Meyer and Schultz are anxious to share their vision with the world, hoping to be able to reach out to other gay urban farmers to form an eventual coalition. “It’s really rare. We haven’t met many others. It’s easier to find lesbian farmers than gay men,” Schultz mused. I asked him why he thought that was the case.

“I think a lot of us left rural places for the city, for the community; the safety… It’s often the case that we come in to the neighborhoods and clean up, bring in our culture – it makes sense that we would do this as well,” added Meyer.

“We just need more of the granola gays,” said Schultz.

“Did you just say ‘granola gays?’” Meyer laughed.

Shultz just grinned, “Sure. I do think that some men are more concerned about working out, moisturizer, clothes, than what we actually put into our bodies.”

Whatever the term, it’s a valid point that most of us urban dwellers would benefit by being closer to our food sources. The juxtaposition of fertile soil churning out baby eggplants, gobs of heirloom tomatoes and a confounding ground cherry breed that tasted like a bursting pineapple with the nearby traffic noise was oddly comforting. In addition to their produce, sold mainly through CSA shares, Schultz also has a bakery, Black Paws, and can be found at the Midtown Farmer’s Market every Saturday.

The chickens produce beautifully pale green- and brown-shelled eggs. Unfortunately, they were informed the day after I visited that due to zoning restrictions the birds would have to be relocated, a sad day for the farm.

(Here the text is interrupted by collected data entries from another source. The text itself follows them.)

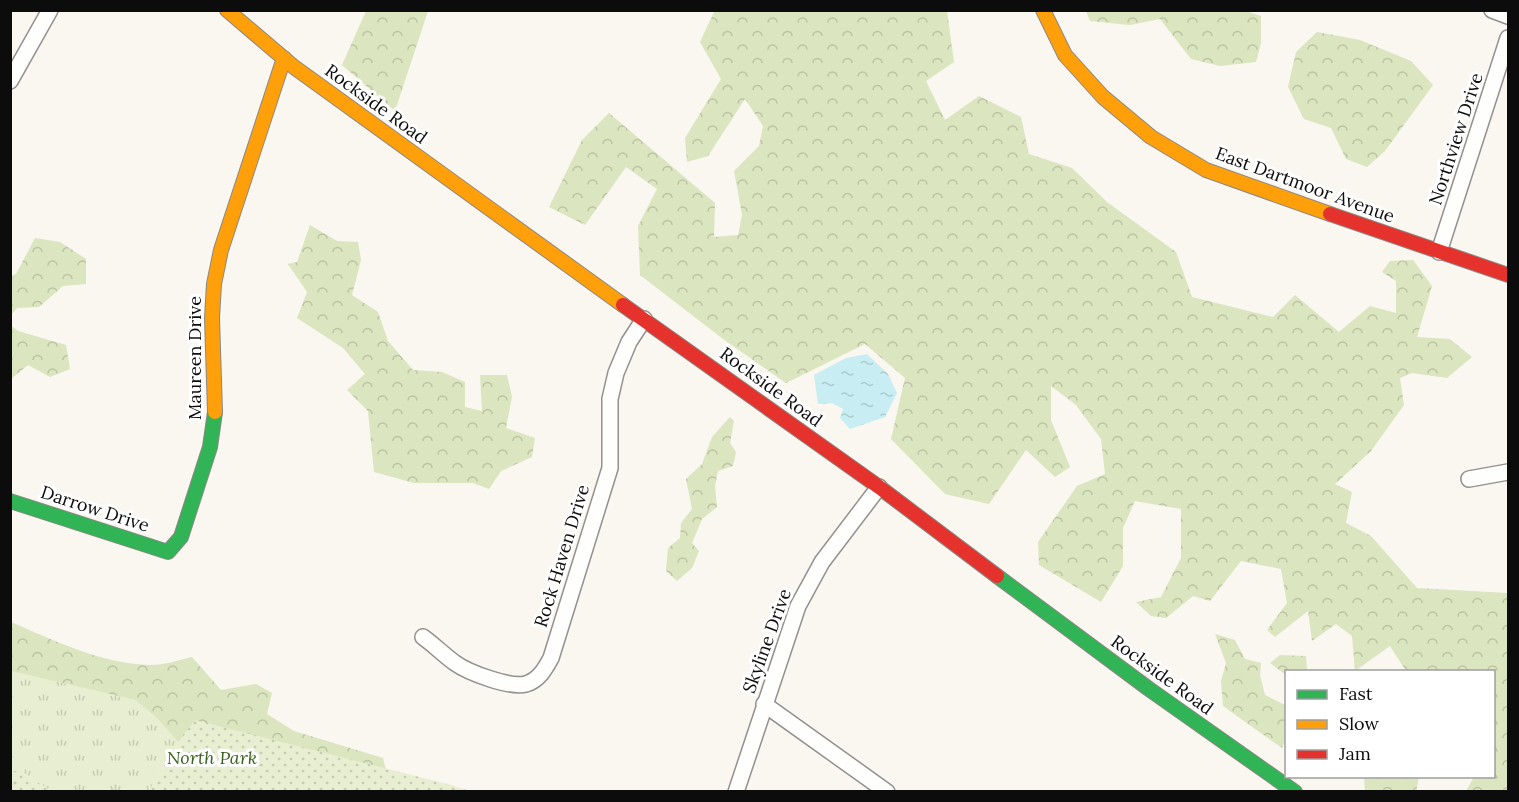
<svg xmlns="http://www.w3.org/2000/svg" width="1519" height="802" font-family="Lora,serif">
	<defs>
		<pattern id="grass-tufts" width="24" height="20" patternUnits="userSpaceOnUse" patternTransform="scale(1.5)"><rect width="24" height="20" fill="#e8eed1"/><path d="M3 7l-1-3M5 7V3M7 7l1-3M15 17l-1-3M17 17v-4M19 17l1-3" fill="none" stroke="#c6cbb2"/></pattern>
		<pattern id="forest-crowns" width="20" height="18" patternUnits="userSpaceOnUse" patternTransform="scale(1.5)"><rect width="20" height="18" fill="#dbe5bf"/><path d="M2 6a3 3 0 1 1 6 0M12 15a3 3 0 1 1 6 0" fill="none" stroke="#bbc3a3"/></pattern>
		<pattern id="park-dots" width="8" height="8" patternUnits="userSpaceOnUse" patternTransform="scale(1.5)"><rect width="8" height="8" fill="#e8eed1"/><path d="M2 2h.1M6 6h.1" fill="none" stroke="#c6cbb2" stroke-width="1.8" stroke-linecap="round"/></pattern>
		<pattern id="water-ripples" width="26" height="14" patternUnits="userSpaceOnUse" patternTransform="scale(1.5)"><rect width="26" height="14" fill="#c8edf3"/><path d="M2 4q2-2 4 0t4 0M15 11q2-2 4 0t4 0" fill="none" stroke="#abcacf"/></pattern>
	</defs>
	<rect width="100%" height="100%" fill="#faf6f0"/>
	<polygon fill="url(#grass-tufts)" points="11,671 135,700 156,717 178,742 149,791 51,791 21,771 11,771"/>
	<g fill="url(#forest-crowns)">
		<polygon points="366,11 428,11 395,111 342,65"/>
		<polygon points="655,11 947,11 954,62 926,81 945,120 979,96 1021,117 1029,154 1072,168 1107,202 1176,252 1192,297 1273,317 1295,295 1339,332 1370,306 1396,313 1396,281 1382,272 1390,261 1413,260 1432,286 1417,337 1450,339 1472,357 1447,378 1412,373 1400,378 1404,405 1371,451 1335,484 1352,492 1346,523 1371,536 1417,588 1508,593 1508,791 1466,791 1474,777 1494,776 1494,672 1406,671 1390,646 1355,671 1352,636 1336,624 1312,641 1308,611 1275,637 1267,630 1287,603 1281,569 1241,561 1210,601 1193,596 1166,618 1151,616 1136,602 1161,597 1181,558 1181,509 1135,501 1123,528 1123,566 1101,602 1039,565 1038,542 1077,486 1105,474 1101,439 1076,405 1051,386 1051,420 1070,467 1055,477 1026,450 989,504 945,494 891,439 905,378 865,344 786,383 723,339 640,275 638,226 657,189 626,167 585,225 549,207 582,140 609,113 715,203 714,237 738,235 742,215 734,171 759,146 763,126 745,99 708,156 687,162 685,138 721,79 700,42 714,12"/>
		<polygon points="1086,11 1246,11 1261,16 1261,43 1256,62 1220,66 1191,59 1160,19 1130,25 1090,21"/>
		<polygon points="1317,32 1360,40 1411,61 1433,85 1385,151 1367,167 1346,159 1331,128 1304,119 1288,87 1296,52"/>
		<polygon points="310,225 337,241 358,242 361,260 352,295 378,312 388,341 413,370 442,372 465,382 465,407 482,411 480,375 507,375 512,397 506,428 535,438 532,457 501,471 489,489 473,483 414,483 374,472 368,411 347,390 365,374 343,348 297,318 307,292 288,264 297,262"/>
		<polygon points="35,238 60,242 86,259 86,284 63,286 39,307 17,308 11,315 11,276 16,274"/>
		<polygon points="10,325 18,331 66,345 70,369 50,377 28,365 11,379"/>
		<polygon points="730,417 734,421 730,443 736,452 733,466 718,471 715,486 717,507 702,519 692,543 699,551 692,568 677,581 666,571 668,548 680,538 681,523 692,509 686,479 702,464 712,437"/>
		<path d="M 11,622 C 55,641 102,664 151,665 C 164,665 179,660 192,657 L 221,690 L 256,684 L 272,693 L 267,714 L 294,731 L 383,758 L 388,778 L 220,730 L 178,742 L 156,717 L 135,700 L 11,671 Z"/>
		<polygon points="1215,634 1235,640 1245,659 1261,663 1260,675 1265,695 1285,705 1286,694 1286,739 1282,748 1223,706 1221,681 1226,663"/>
		<polygon points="1280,655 1306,656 1307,671 1286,672 1286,675 1270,663"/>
		<polygon points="1364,777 1364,776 1419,777 1416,792 1365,791"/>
	</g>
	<g fill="url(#park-dots)">
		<polygon points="195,720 451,785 470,791 149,791 178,742"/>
		<polygon points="11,771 21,771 51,791 11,791"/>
	</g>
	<polygon fill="url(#water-ripples)" points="867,354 888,374 897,393 885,417 850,429 840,418 843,409 832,403 818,404 814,375 846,358"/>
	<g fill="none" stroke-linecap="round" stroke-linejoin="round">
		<defs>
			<g id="street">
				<polyline points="1492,10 1508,16"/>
				<polyline points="10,81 50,10"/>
				<polyline points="1439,252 1508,38"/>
				<polyline points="1469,479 1508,472"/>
				<path d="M 423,637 C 434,645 444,655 455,663 C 469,673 510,688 526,684 C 539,680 545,669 551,658 L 610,468 L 610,399 L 616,373 L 629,342 L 644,319"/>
				<polyline points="764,704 887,792"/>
				<polyline points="736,792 798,606 822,562 879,487"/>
			</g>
			<g id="fast">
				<polyline points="10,501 168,552 181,537 210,447 215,412"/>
				<polyline points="997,576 1149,689 1295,792"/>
			</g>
			<g id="slow">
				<polyline points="227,10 294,67 623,305"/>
				<polyline points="1043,10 1065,55 1103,97 1151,137 1206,170 1330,214"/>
				<polyline points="215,412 212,318 214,284 221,250 284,58"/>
			</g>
			<g id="jam">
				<polyline points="1330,214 1508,275"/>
				<polyline points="623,305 879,487 997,576"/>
			</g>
		</defs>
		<use href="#street" stroke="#93918f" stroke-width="18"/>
		<use href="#fast" stroke="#8a8885" stroke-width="16"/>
		<use href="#slow" stroke="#8a8885" stroke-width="16"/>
		<use href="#jam" stroke="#8a8885" stroke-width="16"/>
		<use href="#street" stroke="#fefefd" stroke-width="15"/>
		<use href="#fast" stroke="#30b455" stroke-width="14"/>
		<use href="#slow" stroke="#ff9f0a" stroke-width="14"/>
		<use href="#jam" stroke="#e5322d" stroke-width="14"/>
	</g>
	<g text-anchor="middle" stroke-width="6" stroke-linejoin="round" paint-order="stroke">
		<g font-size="18" fill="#0c0c0c" stroke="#fff">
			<text transform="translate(376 104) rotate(36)" y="6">Rockside Road</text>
			<text transform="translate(1456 139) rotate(-72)" y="6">Northview Drive</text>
			<text transform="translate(1305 185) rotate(20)" y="6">East Dartmoor Avenue</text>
			<text transform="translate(195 358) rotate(-90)" y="6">Maureen Drive</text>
			<text transform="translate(771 387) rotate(36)" y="6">Rockside Road</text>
			<text transform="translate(95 509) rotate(18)" y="6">Darrow Drive</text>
			<text transform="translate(562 556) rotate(-73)" y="6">Rock Haven Drive</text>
			<text transform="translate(767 641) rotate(-70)" y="6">Skyline Drive</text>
			<text transform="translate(1162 675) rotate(36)" y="6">Rockside Road</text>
		</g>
		<g font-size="18" font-style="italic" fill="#3a611f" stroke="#fff">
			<text x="212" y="764">North Park</text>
		</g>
	</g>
	<rect width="1519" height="802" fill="none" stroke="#0c0c0c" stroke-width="24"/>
	<rect x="1285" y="670" width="210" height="108" fill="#ffffff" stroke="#9e9e9e" stroke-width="1.5"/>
	<rect x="1297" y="690" width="30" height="9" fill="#30b455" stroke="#9e9e9e" stroke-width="1.5"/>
	<text x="1339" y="700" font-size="18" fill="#0c0c0c">Fast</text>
	<rect x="1297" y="720" width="30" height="9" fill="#ff9f0a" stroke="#9e9e9e" stroke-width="1.5"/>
	<text x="1339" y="730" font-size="18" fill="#0c0c0c">Slow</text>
	<rect x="1297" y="750" width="30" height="9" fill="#e5322d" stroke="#9e9e9e" stroke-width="1.5"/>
	<text x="1339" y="760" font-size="18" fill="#0c0c0c">Jam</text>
</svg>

From classes to a culinary CSA specializing in unique produce, Growing Lots will hopefully continue to expand and share their sustenance with a grateful neighborhood. To find out more, visit them on the Facebook pages for Growing Lots Urban Farm and Black Paws Community Supported Bakery.


Green Egg Basket

1/2 cabbage – chopped into strips
1/2 bundle of beet greens – chopped
1 -2 tsp cumin
2-4 eggs (depending how many you want)
handful of fresh chopped/shredded mozzarella
small handful of chopped basil

Saute the chopped cabbage and beet greens in a frying pan over medium heat with a little olive oil.
Sprinkle in the salt, pepper, and cumin to the mixture and saute for about 2 minutes or when it just starts to soften.
Shape the greens into two ‘baskets.’ So they look like little bird’s nests.
Crack the eggs into the baskets and sprinkle the mozzarella and basil over the top.
Cover the pan and let the steam cook the eggs until you liking.

Simplicity at it’s best. Yet so surprisingly delicious.